Un insulto visual para los residentes invisibles de la ciudad residencial y para los no menos invisibles clientes de un hotel de lujo de las proximidades que adorna sus fachadas con columnas y capiteles clásicos para ennoblecer a lo "posmoderno" la siempre humilde presencia del ladrillo visto.
Anónimos artistas de la rúbrica embadurnaron con sus apresurados garabatos los muros recién pintados. En un extremo del solar de los almendros, un maestro del género ha reciclado una flecha, que indica la dirección de un taller de automóviles, en obra de arte que no desmerecería en los salones de Arco que ha cerrado sus puertas hace unos días en el cercano Ifema del Parque de las Naciones.
El parque del Conde Orgaz se llama la urbanización de alto standing que clavó su proa en las tierras del conde de Canillas, conflictos feudales entre viejos y nuevos colonos de estas tierras de promisión.
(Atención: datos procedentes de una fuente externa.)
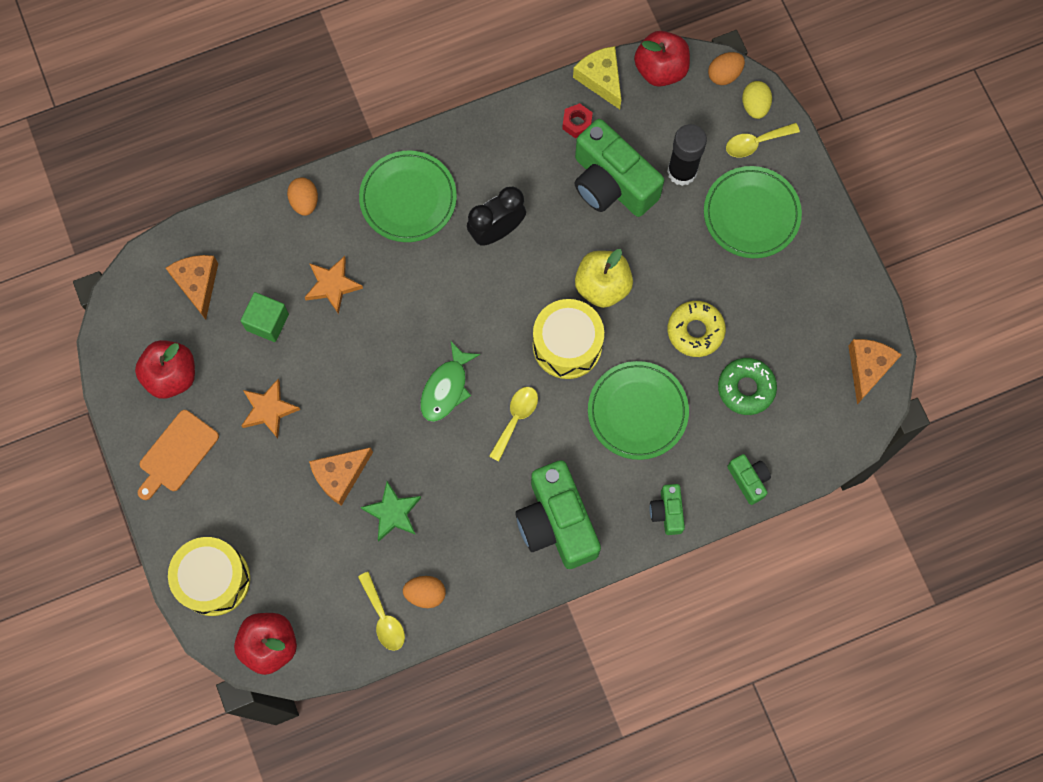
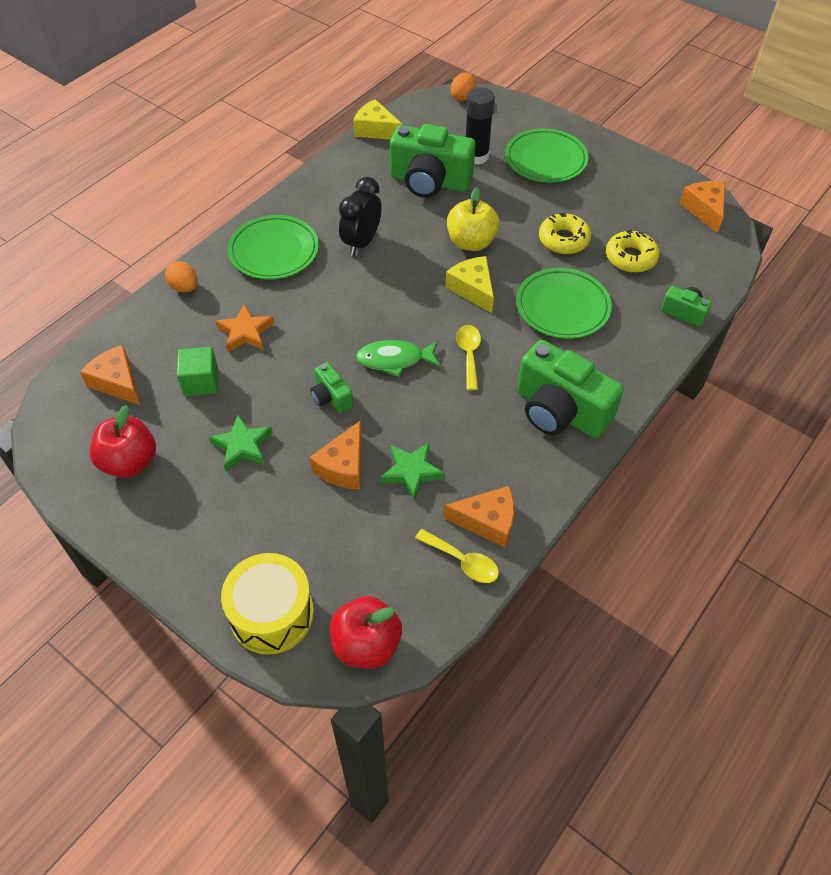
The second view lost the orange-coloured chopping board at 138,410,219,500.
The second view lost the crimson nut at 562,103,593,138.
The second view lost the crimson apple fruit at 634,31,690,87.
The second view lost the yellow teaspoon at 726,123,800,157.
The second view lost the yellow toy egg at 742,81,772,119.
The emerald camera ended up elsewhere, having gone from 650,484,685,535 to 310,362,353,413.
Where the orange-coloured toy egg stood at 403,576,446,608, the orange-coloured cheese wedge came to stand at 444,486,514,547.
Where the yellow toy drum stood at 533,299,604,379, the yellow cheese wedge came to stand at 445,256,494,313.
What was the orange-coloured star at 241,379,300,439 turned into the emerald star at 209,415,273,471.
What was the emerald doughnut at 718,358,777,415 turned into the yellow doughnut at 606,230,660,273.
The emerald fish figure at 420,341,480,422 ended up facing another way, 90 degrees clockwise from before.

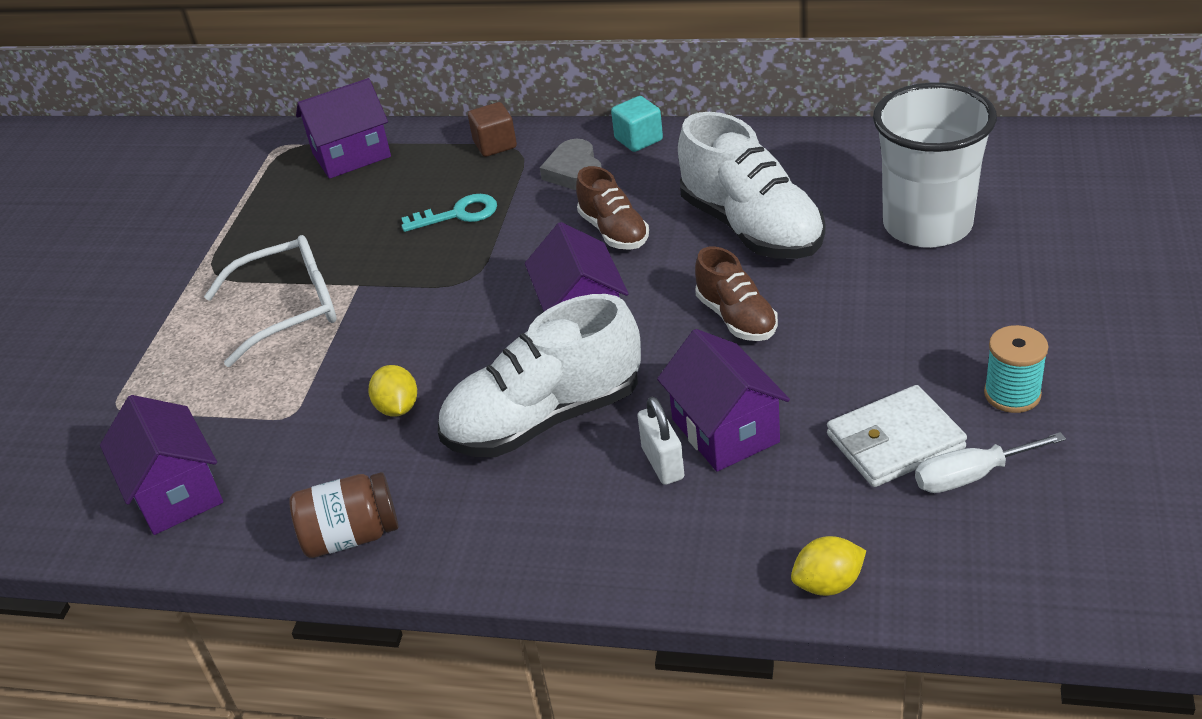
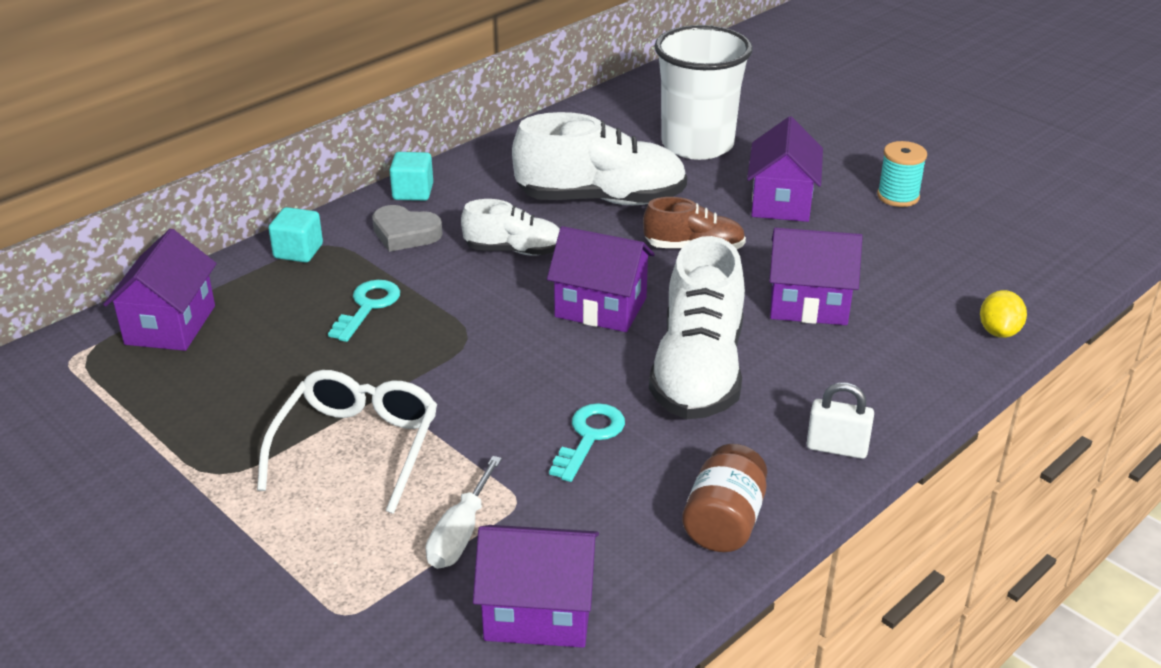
The second view lost the white card wallet at 827,385,967,487.
The second view gained the purple house at 747,116,823,222.
The white padlock ended up elsewhere, having gone from 637,397,684,485 to 807,382,874,459.
The white flat screwdriver ended up elsewhere, having gone from 915,432,1066,493 to 426,456,502,569.
Where the yellow citrus fruit stood at 368,365,417,417, the teal key came to stand at 549,403,625,482.
What was the dark brown block at 468,102,517,157 turned into the teal block at 268,207,323,263.
What was the dark brown lace-up shoe at 576,166,649,250 turned into the white lace-up shoe at 461,199,560,256.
Iniciada en los años sesenta, la colonia del Conde de Orgaz fue trazada siguiendo los desniveles y perfiles del terreno sin someterlo a la clásica y desnaturalizada cuadrícula habitual en este tipo de colonias.
Los privilegiados colonizadores ocultaron muchas veces sus privilegiadas residencias entre setos y bosquetes, bajo la copa de frondosos árboles. Zona verde respetuosa con la altura y la natura, reserva natural y artificiosa, el coto del conde marcó una pauta ecológica que ha ido degradándose en sus secuelas, en las nuevas colonias que brotaron al socaire de su nombre y al reclamo de sus elevados precios por metro cuadrado. Antes de que brotaran cementos y ladrillos, cuando aún cantaban arroyos como el Calero y abundaban las orondas perdices hubo por estos cotarros una famosa dehesa llamada del Sotillo, famosa por su bosque de álamos negros.